SELAMAT DATANG DI

PESANTREN ALMANAR AZHARI ISLAMIC BOARDING SCHOOL

Pendidikan Pesantren/sekolah berasrama (boarding school) memiliki beberapa keunggulan dibandingkan sekolah non boarding. Sekolah-sekolah regular pada umumnya hanya sibuk dengan keadaan akademis, sehingga banyak aspek kehidupan yang seharusnya mereka pelajari harus ketinggalan karena keterbatasan waktu yang mereka miliki. Berbeda dengan boarding school. Disini mereka mempunyai waktu penuh selama 24 jam. Mereka dapat mempraktekkan apa saja yang telah diajarkan di sekolah atau asrama (life skills). Disini juga mereka akan berlatih menjadi pemimpin dengan berbagai macam organisasi yang dipegangnya (leadership training). Mereka akan mencari solusi setiap ada masalah dengan keterbatasan yang mereka miliki (problem solving). Disinilah mereka akan dituntut untuk berpikir dengan keterbatasan yang ada. Sehingga terbentuklah pemipin-pemimpin bangsa yang berpikir kritis.

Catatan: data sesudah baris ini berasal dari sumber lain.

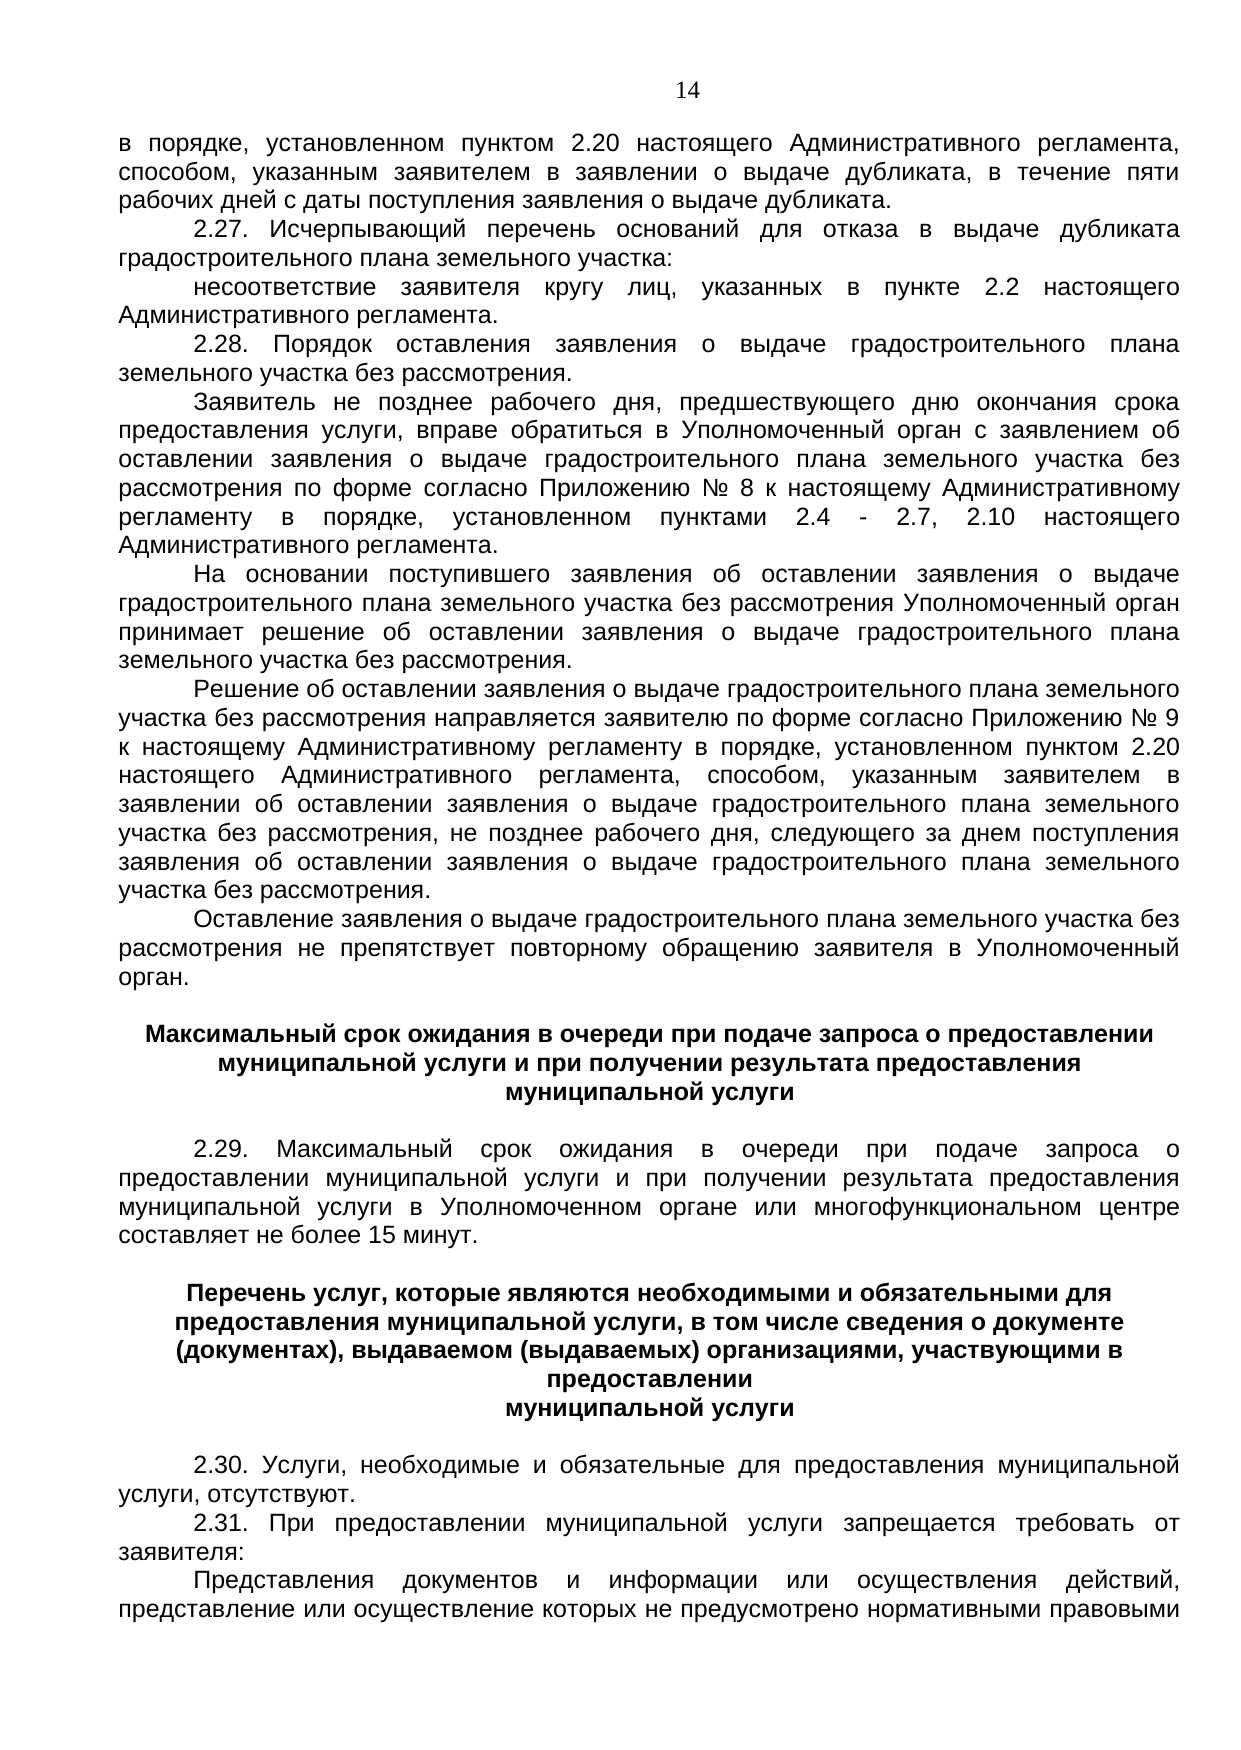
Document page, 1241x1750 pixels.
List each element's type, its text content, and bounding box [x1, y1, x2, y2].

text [118, 1565, 1181, 1623]
text 2.31. При предоставлении муниципальной услуги запрещается требовать от заявителя: [118, 1508, 1181, 1565]
text Решение об оставлении заявления о выдаче градостроительного плана земельного участка без рассмотрения направляется заявителю по форме согласно Приложению № 9 к настоящему Административному регламенту в порядке, установленном пунктом 2.20 настоящего Административного регламента, способом, указанным заявителем в заявлении об оставлении заявления о выдаче градостроительного плана земельного участка без рассмотрения, не позднее рабочего дня, следующего за днем поступления заявления об оставлении заявления о выдаче градостроительного плана земельного участка без рассмотрения. [118, 674, 1181, 904]
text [118, 128, 1181, 214]
text 2.27. Исчерпывающий перечень оснований для отказа в выдаче дубликата градостроительного плана земельного участка: [118, 214, 1181, 272]
text 2.28. Порядок оставления заявления о выдаче градостроительного плана земельного участка без рассмотрения. [118, 329, 1181, 387]
text несоответствие заявителя кругу лиц, указанных в пункте 2.2 настоящего Административного регламента. [118, 272, 1181, 329]
subtitle муниципальной услуги [118, 1393, 1181, 1422]
text Оставление заявления о выдаче градостроительного плана земельного участка без рассмотрения не препятствует повторному обращению заявителя в Уполномоченный орган. [118, 904, 1181, 990]
text Заявитель не позднее рабочего дня, предшествующего дню окончания срока предоставления услуги, вправе обратиться в Уполномоченный орган с заявлением об оставлении заявления о выдаче градостроительного плана земельного участка без рассмотрения по форме согласно Приложению № 8 к настоящему Административному регламенту в порядке, установленном пунктами 2.4 - 2.7, 2.10 настоящего Административного регламента. [118, 387, 1181, 559]
subtitle Максимальный срок ожидания в очереди при подаче запроса о предоставлении муниципальной услуги и при получении результата предоставления муниципальной услуги [118, 1019, 1181, 1105]
subtitle Перечень услуг, которые являются необходимыми и обязательными для предоставления муниципальной услуги, в том числе сведения о документе (документах), выдаваемом (выдаваемых) организациями, участвующими в предоставлении [118, 1278, 1181, 1393]
text На основании поступившего заявления об оставлении заявления о выдаче градостроительного плана земельного участка без рассмотрения Уполномоченный орган принимает решение об оставлении заявления о выдаче градостроительного плана земельного участка без рассмотрения. [118, 559, 1181, 674]
text 2.29. Максимальный срок ожидания в очереди при подаче запроса о предоставлении муниципальной услуги и при получении результата предоставления муниципальной услуги в Уполномоченном органе или многофункциональном центре составляет не более 15 минут. [118, 1134, 1181, 1249]
text 2.30. Услуги, необходимые и обязательные для предоставления муниципальной услуги, отсутствуют. [118, 1450, 1181, 1508]
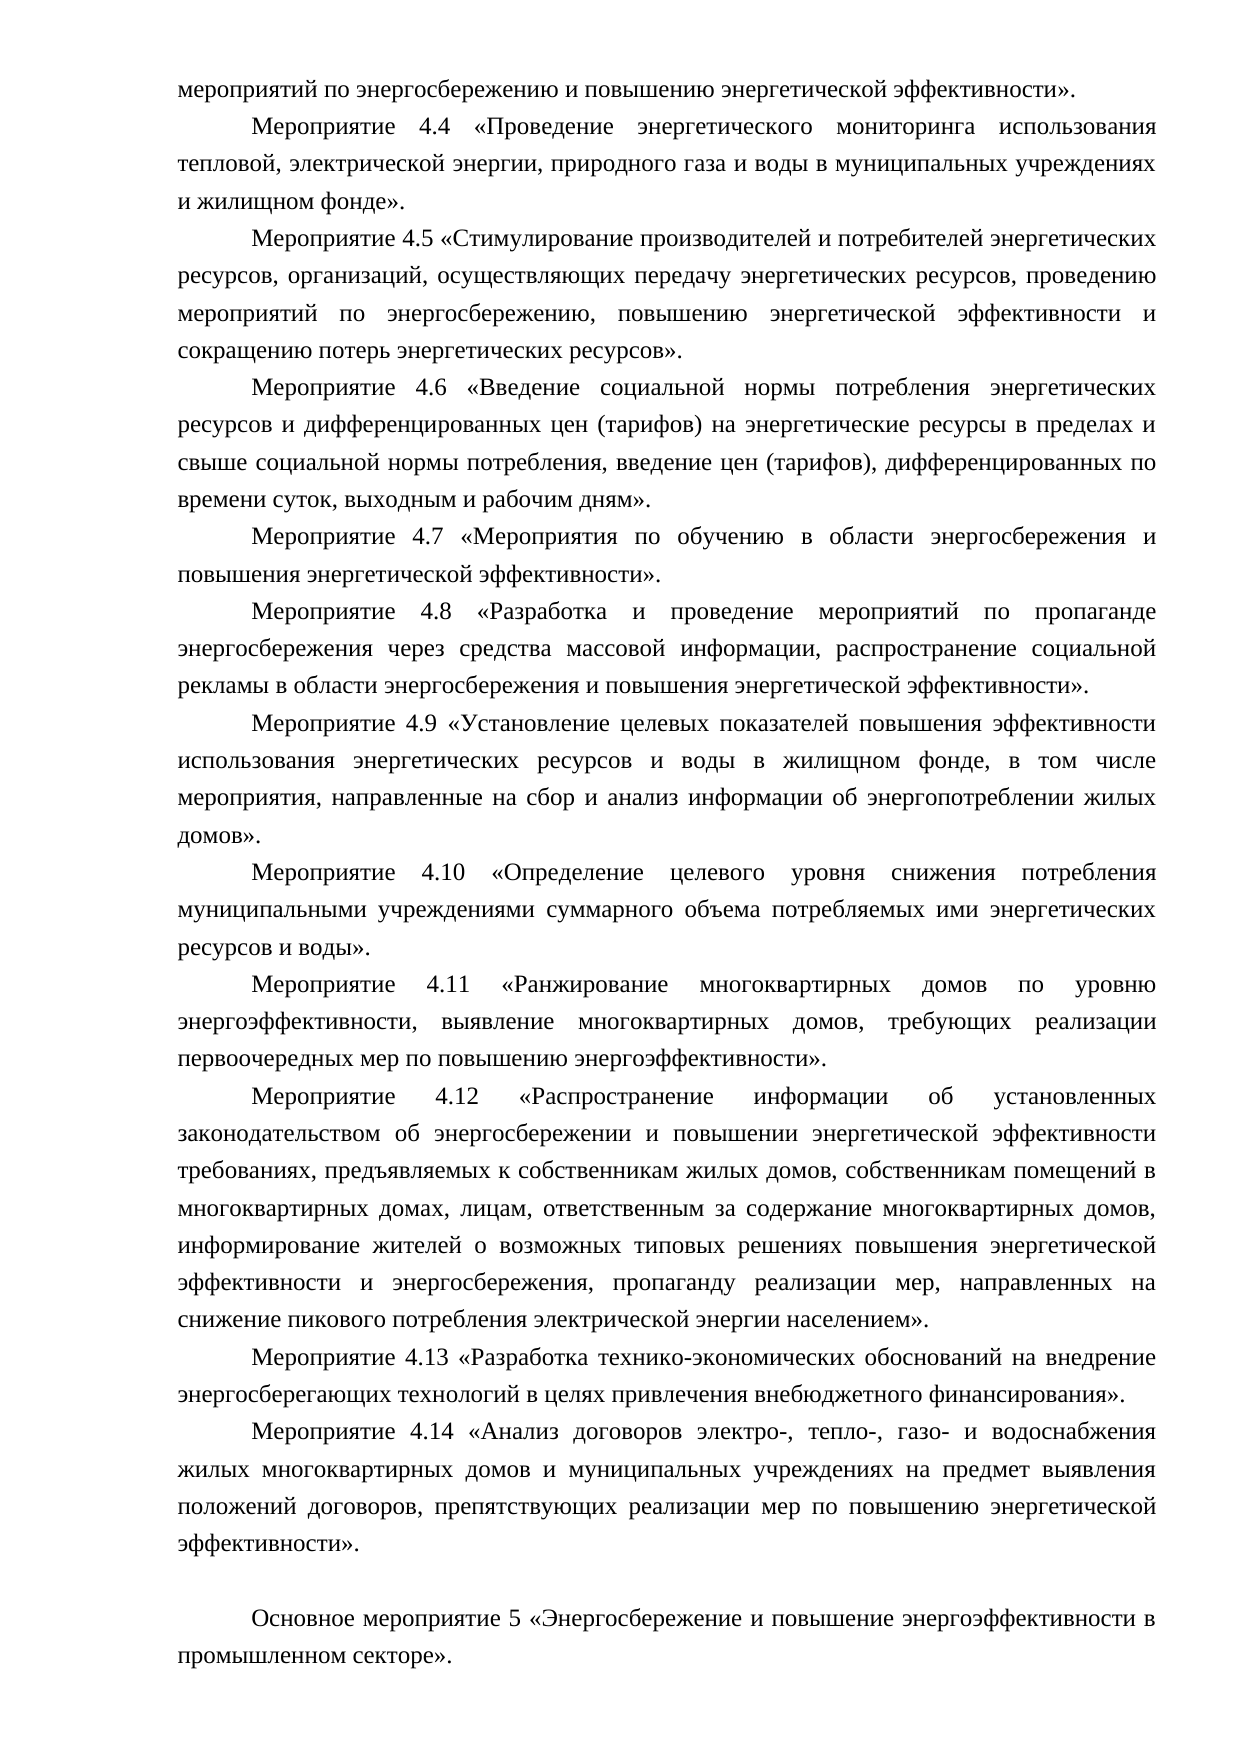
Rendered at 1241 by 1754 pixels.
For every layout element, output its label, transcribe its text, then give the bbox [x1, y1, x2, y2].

Nilai tambah lain, Pesantren/boarding school menampung santri/siswa yang heterogen. Dengan berbagai macam latar belakang, sosial, budaya, tingkat kecerdasan serta kemampuan akademik yang beragam. Mereka semuanya akan ditempa dengan kondisi yang sama. Mulai dari makan, istirahat, hingga proses belajar mengajar mereka akan melaluinya secara bersama-sama. Disinilah nantinya akan terbentuk karakter sosial yang tinggi diantara santri/siswa. Ketika salah satu dari mereka mengalami masalah, maka orang pertama yang akan menolongnya adalah teman-teman terdekatnya. Di sinilah berbagai macam karakter kepemimpinan akan terbentuk. Mereka harus belajar untuk memimpin diri sendiri khususnya. Dengan uang saku yang diterimanya setiap bulan–mungkin sebagiannya dengan jumlah sangat terbatas– mereka harus mengalokasikan sesuai kebutuhan dengan sehemat mungkin hingga akhir bulannya. Apabila mereka boros, tentu saja mereka akan menanggung akibatnya, kebutuhan mereka tidak akan terpenuhi lagi. Oleh karena itu mereka akan belajar dari sini. Sebuah pembelajaran yang tidak mungkin mereka peroleh di sekolah-sekolah non-boarding.

Memang, untuk memasukkan anak ke pesantren/boarding school membutuhkan pengorbanan yang sangat berat baik bagi si anak maupun bagi orang tuanya. Tapi inilah investasi yang tidak kenal merugi untuk kesuksesan di dunia ini sampai akhirat nanti.